PWC also recommended the creation of a national diabetes database, and I understand that work is continuing around this, with the Ministry recently convening a second stakeholder meeting.

I know that Diabetes New Zealand is especially interested in the database, and there is certainly a need both here and internationally for these sorts of tools to facilitate quality research into diabetes. A number of other diseases such as cancer and cardiovascular disease would benefit from similar initiatives.

The PWC Report emphasised the need for more diabetes monitoring and research.

Monitoring of service delivery performance is an area that continues to be improved. The Government continues to give strong support to the ‘Get Checked’ campaign so that PHOs and DHBs can monitor the number of people accessing free annual checks, the quality of their care, and the prospective impact of diabetes in their enrolled populations.

This programme has shown that the quality of care, when using international benchmarks for Wellington IPA patients, has improved to the point of being world class.

Such results confirm that funding for DHB Local Diabetes Teams has been worthwhile in terms of the quality of diabetes care. Their emphasis on community and life-style focus, and on providing opportunities for people living with diabetes to have a role in decision-making, is crucial for planning and delivering diabetes services.

These teams are a very important part of our fight against diabetes. I commend them for their work they do, and also value the strong role played by community groups and national organisations such as Diabetes New Zealand.

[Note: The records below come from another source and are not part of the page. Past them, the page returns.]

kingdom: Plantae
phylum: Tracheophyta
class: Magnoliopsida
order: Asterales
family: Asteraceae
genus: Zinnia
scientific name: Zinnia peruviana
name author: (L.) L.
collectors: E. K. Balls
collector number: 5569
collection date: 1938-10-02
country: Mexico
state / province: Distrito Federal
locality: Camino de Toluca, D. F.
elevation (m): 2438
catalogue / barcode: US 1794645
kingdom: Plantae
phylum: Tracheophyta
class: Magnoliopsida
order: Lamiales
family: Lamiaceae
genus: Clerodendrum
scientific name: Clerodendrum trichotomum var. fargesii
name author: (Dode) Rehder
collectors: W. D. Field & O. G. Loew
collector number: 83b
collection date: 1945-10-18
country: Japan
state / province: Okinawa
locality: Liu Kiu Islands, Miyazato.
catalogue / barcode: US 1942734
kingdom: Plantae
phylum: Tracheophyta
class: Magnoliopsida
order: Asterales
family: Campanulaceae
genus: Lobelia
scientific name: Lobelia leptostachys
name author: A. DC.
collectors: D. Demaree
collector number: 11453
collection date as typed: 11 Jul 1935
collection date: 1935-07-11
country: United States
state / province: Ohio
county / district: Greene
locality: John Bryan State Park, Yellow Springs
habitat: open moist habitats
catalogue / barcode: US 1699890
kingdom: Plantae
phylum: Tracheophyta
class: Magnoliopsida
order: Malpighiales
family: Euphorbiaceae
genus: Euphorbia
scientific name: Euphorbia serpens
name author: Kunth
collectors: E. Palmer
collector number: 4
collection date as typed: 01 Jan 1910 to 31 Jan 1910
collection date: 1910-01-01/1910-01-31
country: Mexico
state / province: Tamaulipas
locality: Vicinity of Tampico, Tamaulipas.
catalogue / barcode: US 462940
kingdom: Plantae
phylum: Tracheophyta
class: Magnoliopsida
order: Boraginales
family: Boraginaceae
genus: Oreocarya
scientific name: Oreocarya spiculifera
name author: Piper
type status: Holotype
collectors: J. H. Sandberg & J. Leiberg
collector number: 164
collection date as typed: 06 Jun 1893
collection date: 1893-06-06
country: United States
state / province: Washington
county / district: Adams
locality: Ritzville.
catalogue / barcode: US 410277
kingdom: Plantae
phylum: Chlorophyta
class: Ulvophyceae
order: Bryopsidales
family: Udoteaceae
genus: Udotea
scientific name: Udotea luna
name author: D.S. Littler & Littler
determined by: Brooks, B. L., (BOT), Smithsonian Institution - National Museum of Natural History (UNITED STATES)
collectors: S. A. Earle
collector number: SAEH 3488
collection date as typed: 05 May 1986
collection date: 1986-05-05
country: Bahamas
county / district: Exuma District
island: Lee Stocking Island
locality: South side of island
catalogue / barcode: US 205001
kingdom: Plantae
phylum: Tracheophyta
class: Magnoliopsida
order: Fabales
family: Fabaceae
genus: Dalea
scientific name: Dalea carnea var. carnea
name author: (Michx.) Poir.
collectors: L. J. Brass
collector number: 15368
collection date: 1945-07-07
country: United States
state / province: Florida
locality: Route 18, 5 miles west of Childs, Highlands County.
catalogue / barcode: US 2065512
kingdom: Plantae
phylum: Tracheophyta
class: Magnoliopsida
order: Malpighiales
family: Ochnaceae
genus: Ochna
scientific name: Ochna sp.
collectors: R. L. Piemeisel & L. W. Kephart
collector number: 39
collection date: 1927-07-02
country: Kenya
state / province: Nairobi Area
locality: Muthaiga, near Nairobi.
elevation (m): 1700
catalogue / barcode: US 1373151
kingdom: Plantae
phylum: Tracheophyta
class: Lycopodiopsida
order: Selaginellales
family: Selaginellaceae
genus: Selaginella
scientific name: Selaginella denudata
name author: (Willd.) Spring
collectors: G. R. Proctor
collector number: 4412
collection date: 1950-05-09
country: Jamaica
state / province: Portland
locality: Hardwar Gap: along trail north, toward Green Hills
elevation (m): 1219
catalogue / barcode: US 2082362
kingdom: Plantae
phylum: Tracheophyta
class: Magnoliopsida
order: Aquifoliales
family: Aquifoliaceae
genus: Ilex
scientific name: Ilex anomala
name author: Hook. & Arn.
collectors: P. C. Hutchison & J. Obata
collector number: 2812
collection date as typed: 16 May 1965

The PWC Report also cites the importance of improved research. The National Diabetes Research Strategy for developing and evaluating diabetes prevention is currently looking for proposals for research focusing on strategic partnerships between DHBs, academic researchers and the community.

The initial funding round was unsuccessful, but already 11 expressions of interest have been received for the second RFP, and I am hopeful that a quality proposal will be forthcoming that will ultimately lead to the reduction of incidence of diabetes.

Besides the $1.5 million Government investment in this strategy, support is being given to the Eion Edgar Centre for diabetes research at Otago University, led by Jim Mann and his team, and to the work that will be carried out by Professor David Simmons at Waikato DHB, in collaboration with Auckland University.

The final PWC report recommendation was to propose an increase in the number of diabetologists.

This difficult issue cannot be remedied overnight, but the Health Workforce Advisory Committee is working on solutions to many of our health workforce shortages. I know HWAC will address the issue of maintaining appropriate numbers of diabetologists as one such area.

We know that the challenge posed by diabetes is difficult, but the initiatives and progress I have just outlined show that the Government is making an effort to address the problem coherently and effectively.

I know many people here today are also interested in Pharmac’s plan to review the use of blood glucose testing strips. It will carry out the review because this is an area of high expenditure and high expenditure growth at that. I understand that the review will include looking at clinical evidence, best clinical practice and commercial arrangements.

Pharmac has indicated that there will be public consultation before any decision is reached. The Ministry will also provide advice to Pharmac regarding any decision it proposes.

I want to finish today by assuring you I have great respect for the work of Diabetes New Zealand. The organisation is notable for the quality and depth of the contributions it makes in many, many areas associated with diabetes, ranging from legislation to research to advocacy.

Whenever a diabetes issue is raised, I know Diabetes New Zealand’s voice will not be far behind, or will probably be leading the way, in fact. I hope you will be encouraged by my announcement today, and thank you very much for inviting me to be part of your conference.